Kashkari said as well as investing for the long term, an effective investment strategy was to go global rather than invest in a particular sector or region, which PIMCO does with around $1.3 trillion of assets.
"We don't invest by an individual sector or even by an individual region, all of our equity strategies are global so we can go all over the world looking for the best underpriced stocks, the best opportunities wherever they are and that may change week to week or month to month," Kashkari said.
"Today we are seeing good value in America, especially large cap companies that are exporting to higher growth markets… take Microsoft as an example, such as Pfizer , very low (price-to-earnings ratios), very attractive dividend yields," he added.
Where is the Value?
Kashkari said equities offer returns on three measures, including entry point valuation, earnings growth and dividend yield.
Pointing to the S&P, where one third of earnings are driven by business outside of the United States, Kashkari said PIMCO looked to firms taking advantage of high growth markets in Latin America, Asia and Africa.

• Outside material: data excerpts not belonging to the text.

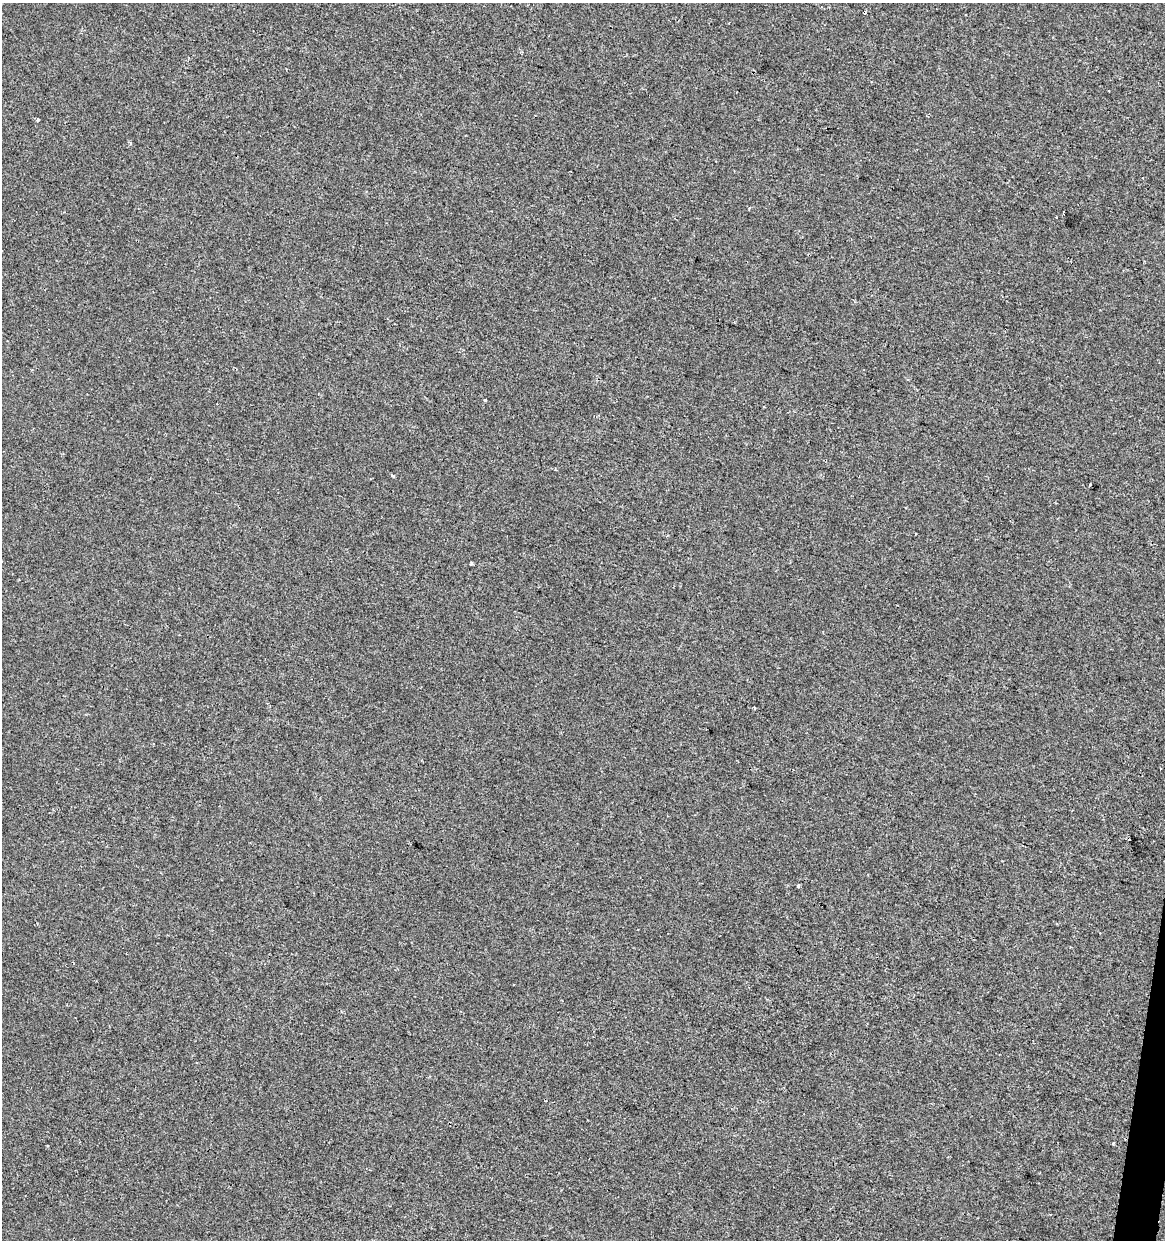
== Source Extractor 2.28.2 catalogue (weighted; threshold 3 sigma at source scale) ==
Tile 6 of 4 x 4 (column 2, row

"We're seeing high dividend yields in the US of around two and a quarter percent, in the emerging markets of closer to three percent and we believe corporations can continue to show strong earnings by continuing to export to higher growth markets, so on all three measures: entry point valuation, earnings growth and dividend yield, we think equities are attractive for long term investors who can stomach the volatility."
"Trying to invest in equities by trying to predict short term movement in the markets based on political actions that are unpredictable in Europe and in America, that's almost certainly a losing strategy," Kashkari stressed.
"Slower Western economic growth doesn't mean that corporate earnings are doomed. It means you have to pick the right corporations which are positioned to win in those growing marketplaces," he added.